Manoush, Jen i Hillary rozprawiają się z nimiktóre prowadzą do satysfakcjonującej, ale niejednoznacznej dyskusji - nie ma oczywistej właściwej odpowiedzi. Istnieją jednak bardzo ważne obawy dotyczące zgody i tego, jak dziecko mogłoby się czuć, będąc w 92% dzieci w USA, które są obecne w cyfrowej obecności przed ukończeniem drugiego roku życia.

Moje osobiste zdanie:

Miałem te obawy sam. Mój prywatny Kanały na Facebooku i Instagramie są dość dużewyłącznie zdjęcia moich dzieci i moich śniadań. Nigdy nie pytałem, czy to jest w porządku, a mimo to jestem pewien, że ani moje dzieci, ani moje śniadania nie zrozumiałyby w pełni konsekwencji opublikowania czegoś w nieusuwalny sposób w Internecie dla przyjaciół, rodziny i NSA, aby przejrzeć nieograniczoną ilość czas.

Zastanawiam się: Co jeśli mój syn skończy 13 lat i zdecyduje, że chce wyszorować wszystkie setki zdjęć, które opublikowałem w mediach społecznościowych? Czy będzie miał tę umiejętność? Czy będę miał tę zdolność?

W tej chwili chciałbym tak myśleć. Mogę „usunąć” moje konta Facebook i Instagram. Ale, jak wiemy, nawet zdjęcia na Snapchacie nie są tak ulotne i odwołalne, jak zamierzamy. Wiem, że dane są trudne do stłumienia.

Mimo to chciałbym przyjąć podejście w dobrej wierzezamieszczanie zdjęć w Internecie. Tak, ktoś może włamać się na Facebooka lub Instagram i zebrać wszystkie opublikowane tam zdjęcia i zrobić… coś z nimi? Prawdą jest również to, że ktoś mógł włamać się do mojego domu i ukraść wszystkie moje albumy ze zdjęciami. Prawdą jest również to, że ktoś może zrobić zdjęcie mojego telefonu i moich dzieci, gdy idziemy ulicą.

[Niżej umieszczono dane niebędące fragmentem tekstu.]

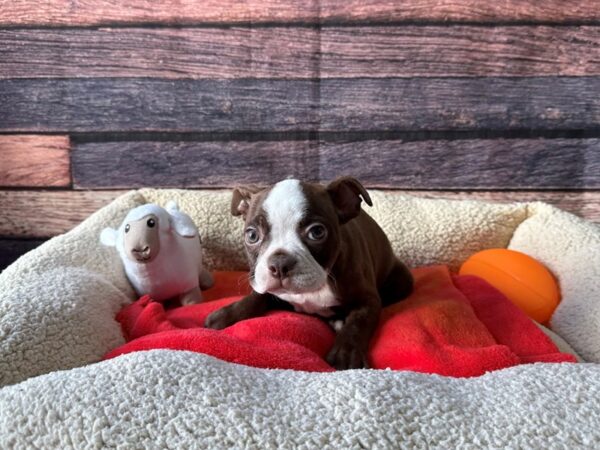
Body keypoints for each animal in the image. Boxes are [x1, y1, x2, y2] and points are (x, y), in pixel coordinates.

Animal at [206, 176, 412, 370]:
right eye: (252, 235)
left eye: (317, 232)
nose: (279, 263)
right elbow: (257, 296)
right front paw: (226, 315)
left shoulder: (368, 300)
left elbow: (357, 324)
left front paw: (346, 353)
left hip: (401, 281)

Kiedy jest to pewien stopień bezcelowościprzychodzi do próby kontrolowania twojego wizerunku na świecie. Nie twierdzę, że jestem gotów zacząć kupować banery reklamowe przedstawiające zdjęcia mojego syna siedzącego w toalecie. Mówię, że tak, istnieje ryzyko, ale powody udostępniania zdjęć rodzinie i przyjaciołom, zwłaszcza tym, którzy mieszkają setki kilometrów dalej, są bardziej przekonujące niż niezliczone sposoby, w jakie zdjęcia te mogą zostać naruszone.

Może za 10 lat mój syn mnie nienawidzizamieszczając wideo, w którym tańczy i śpiewa w piżamie Taylorowi Swiftowi. Ale może mnie też nienawidzić za opowiadanie wesołej, ale krępującej historii jego wielkiej rodzinie w Święto Dziękczynienia.

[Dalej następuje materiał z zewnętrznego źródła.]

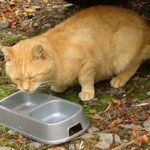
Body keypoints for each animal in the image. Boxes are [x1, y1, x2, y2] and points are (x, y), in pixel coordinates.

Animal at [1, 5, 150, 101]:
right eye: (17, 79)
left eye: (31, 77)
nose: (25, 90)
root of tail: (144, 23)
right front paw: (60, 87)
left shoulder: (88, 62)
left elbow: (85, 79)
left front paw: (86, 92)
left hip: (124, 51)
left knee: (134, 64)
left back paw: (120, 78)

Jeśli zostanie ze mną i jego mamą długowystarczy, że będzie regularnie umartwiony. Myślę, że to jest równe dla kursu. Media społecznościowe to sposób, w jaki dzielimy teraz nasze życie, a powstrzymywanie tych radosnych, zabawnych lub znaczących chwil z bliskimi, którzy chcą poczuć związek z jego życiem, byłoby równie śmieszne, jak błaganie piątego przy świątecznym stole.

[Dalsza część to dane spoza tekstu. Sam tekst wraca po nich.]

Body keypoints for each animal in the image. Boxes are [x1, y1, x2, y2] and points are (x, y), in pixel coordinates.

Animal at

„Jak się ma ten dzieciak?”

„Powiem ci, kiedy będzie miał 18 lat i może wyrazić zgodę”.

W każdym razie, posłuchaj podcastu „Notatka dla siebie”. Ten jest dobry. A następnie daj nam znać swoją opinię na ten temat w komentarzach poniżej. Jestem zainteresowany!

Uwaga do siebie - czy powinieneś zamieszczać zdjęcia swoich dzieci online?